I wasn’t going to write about the cell phone business again for some time. After all, this is a site about semiconductor and EDA primarily. But the cell-phone business in all its facets is a huge semiconductor consumer and continues to grow fast (despite my morbid focus on those companies that do anything but).
But Research in Motion (RIM) announced their results last week. RIM is more famous by the name of its product, Blackberry. Crackberry as it used to be called. Now, not so much, it’s lost its addiction.
They lost 30% of their market share. In one quarter. A couple of years ago they had 20% market share. Now they have 5%. And the market grew four-fold, so in unit terms they are not off as much as it might seem. But if you stay static in a market that is growing explosively then you are not going to survive.
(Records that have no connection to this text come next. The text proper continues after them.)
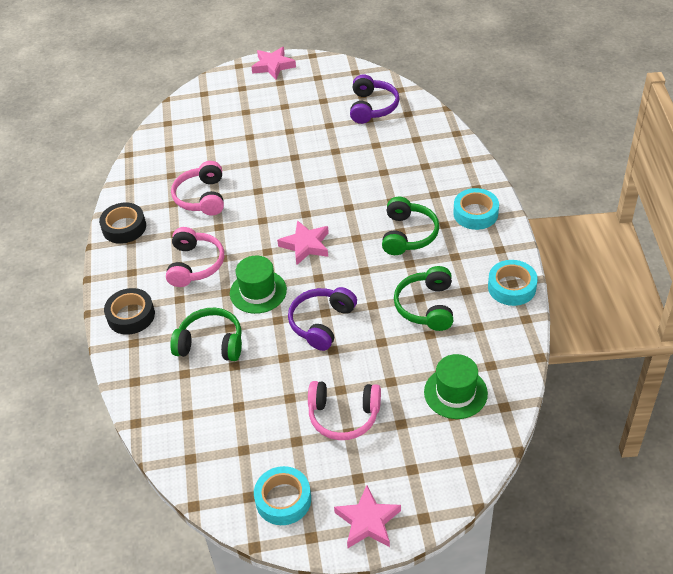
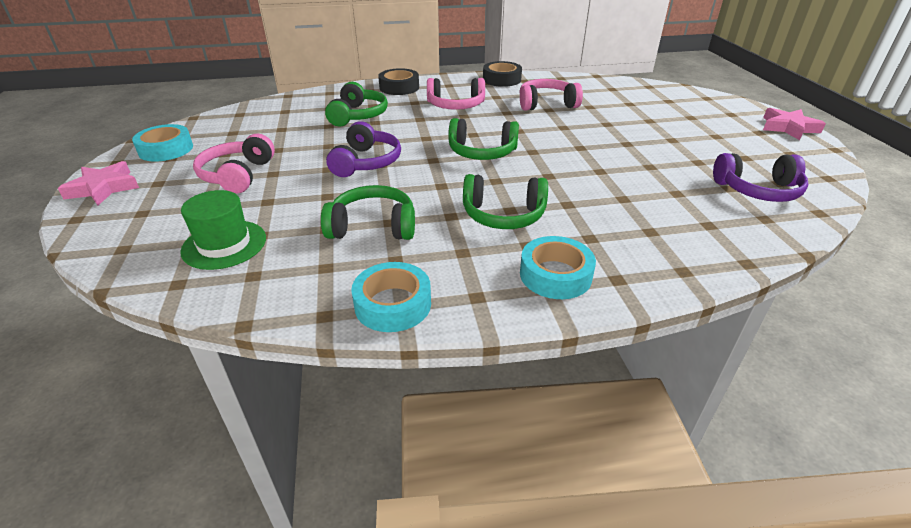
camera: 85 degrees right, 10 degrees down
(258, 291) = (417, 132): green hat -> none
(305, 245) = (482, 152): pink star -> green headphones
(321, 323) = (366, 162): purple headphones -> purple headphones turned 75 degrees clockwise

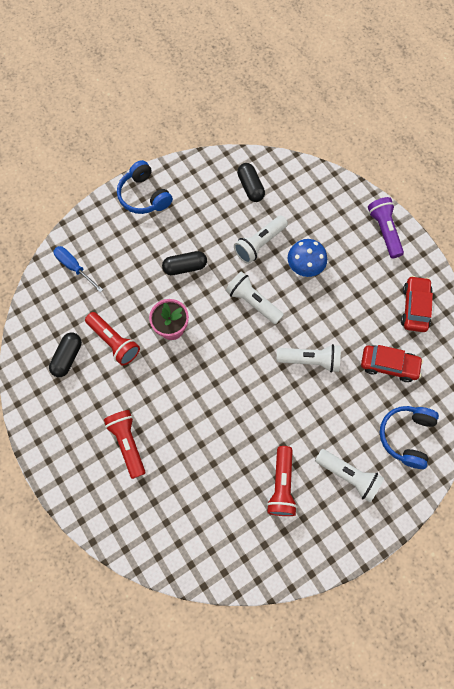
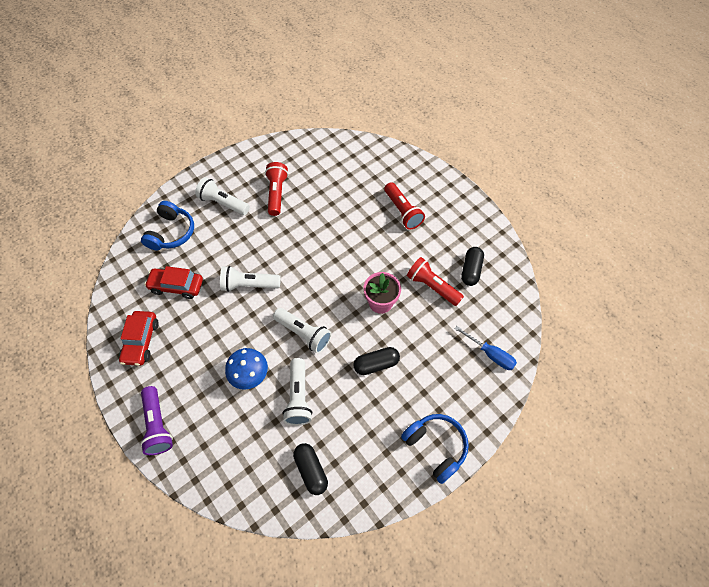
camera: 175 degrees right, 10 degrees down
(259, 244) = (298, 397): white flashlight -> white flashlight turned 135 degrees clockwise

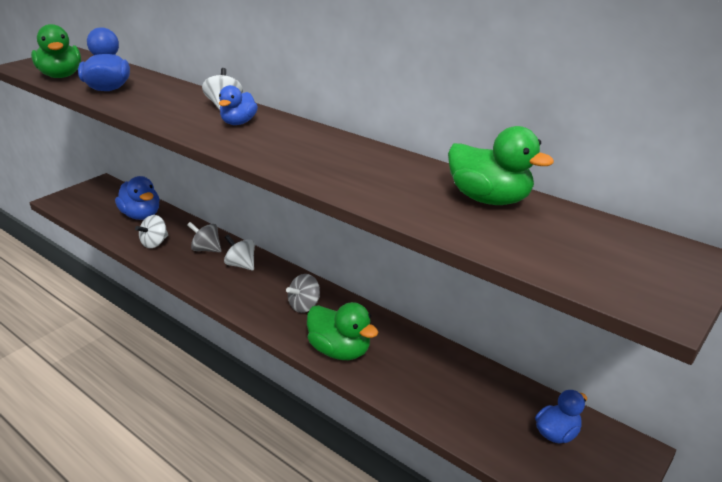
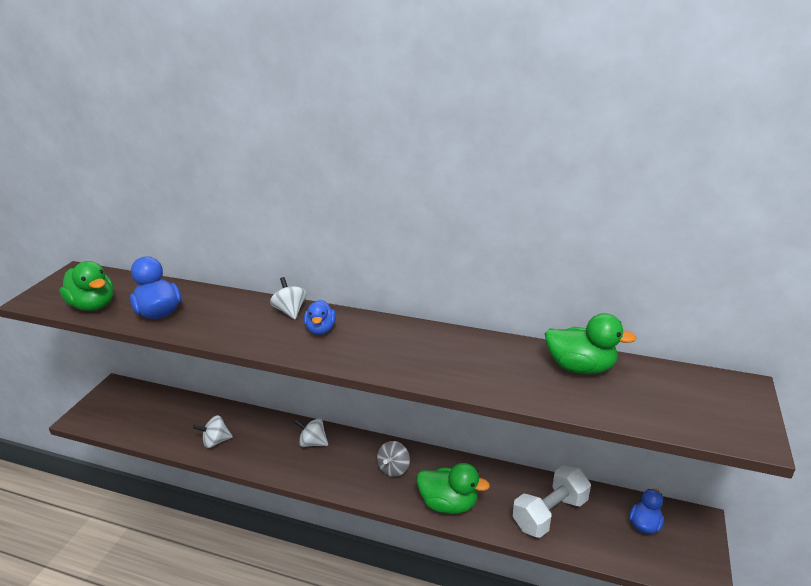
camera: 20 degrees left, 0 degrees up
(141, 215) = (182, 414): blue duck -> none
(155, 243) = (216, 441): white spinning top -> white spinning top turned 60 degrees clockwise
(206, 249) = (270, 435): grey spinning top -> none
(446, 390) = (549, 513): none -> white dumbbell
And RIM is not going to survive. They have engaged bankers to explore strategic options (most of which probably involve dismembering the company since it is hard to see it as a going concern in its current form).
They announced two other big things. They are going to lay off 5,000 people. Since they have 15,000 employees that is a third of the company. Any company can lay of 5-10% of their people with minimal effect: people who don’t contribute, marginal products and so on. But nobody can lay of 30% of the company and “cut to success”. I don’t know anyone who ever did it.
Perhaps worse is that the new Blackberry operating system 10, which was meant to come out in 3Q and is now delayed until 2013 (and, as some commentators say, will probably never come out since RIM’s realistic runway isn’t that long). RIM had decided to focus on the business market (their core strength but also the slowest growing segment, especially in the new world of BYOD, Bring Your Own Device) so that might not matter that much since business is less affected by Christmas than consumer. But it’s a disaster by any measure. As a software manager in past lives I know how hard it is to forecast product delivery dates, especially when the world is changing around you (and management is changing your priorities on a daily basis) but a 6 month slip now is likely to be fatal. That poor software manager is also probably being told to do without 25% of his engineers too. Doesn’t add up.
Anecdotally, what is killing RIM is Android. I have 3 friends who had Blackberries a couple of years ago. All three have Android phones now. Obviously iPhone is in the picture too. If it weren’t for Nokia, this would be the worst track record ever. And I don’t just mean in cell-phones, no companies have ever collapsed so fast as RIM and Nokia. Moreover, they play in a trillion dollar industry (of which there are only a handful: mobile, automotive, finance, medicine…) so a percentage point is tens of millions of dollars.